If you project boulder climbs, you know the process. Every time I make a list of bouldering climbs I want to send, I get butterflies in my stomach. It's the best kind of nervous anticipation. I think about the process; dissecting the climb in isolation and working it piece by piece, sort of in an obsessive way. Sometimes, I spend an entire session focusing on one or two moves. Currently, I'm trying to finish a climb and there are days when I drive an hour out of town to try one move over and over again.
The process continues and week after week, I try to convince my friends to get psyched to go. One day, the only one who wanted to climb this boulder was my friend Camy. She and I carried two pads each; winding our way through the 5-foot-tall grass and up a 10-minute hike. After over 50 tries I finally caught the hold. After hitting that one move, I felt this intense feeling of accomplishment and topped it out, almost as happy, as if I had sent it. From that point on, I felt that it was really possible and finally within my reach. It's not always the send; sometimes it's the process.

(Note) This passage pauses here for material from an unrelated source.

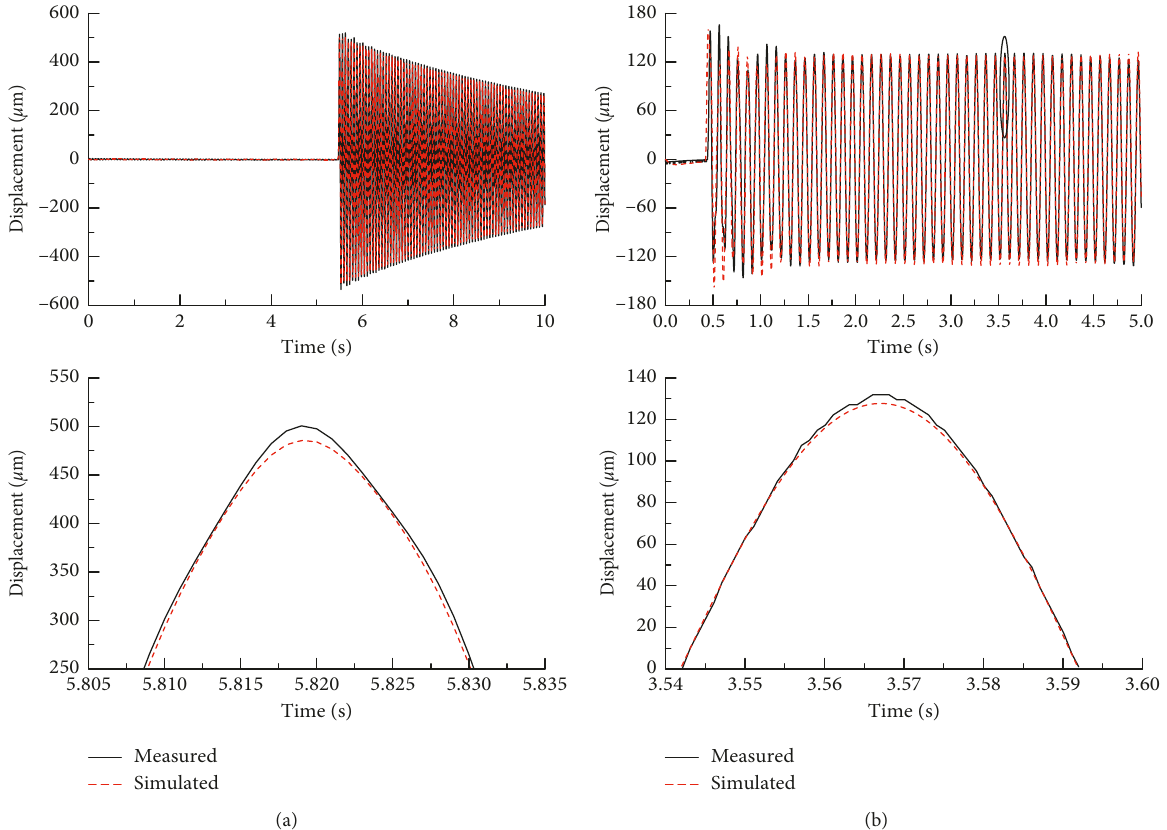
Figure 11: Comparisons of the simulation result with the experimental result: (a) impact load and (b) harmonic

Once I am able to divide the climb into two parts, I feel a rush of excitement; knowing the send is within reach. Another step in the process. It’s like a drug addiction. The thought of getting close to the send is visceral. The anticipation shoots needles to the pit of my stomach. It’s the process and the expectation of success. The feeling of coalescing a group of moves, that once felt impossible. It’s what I do every weekend.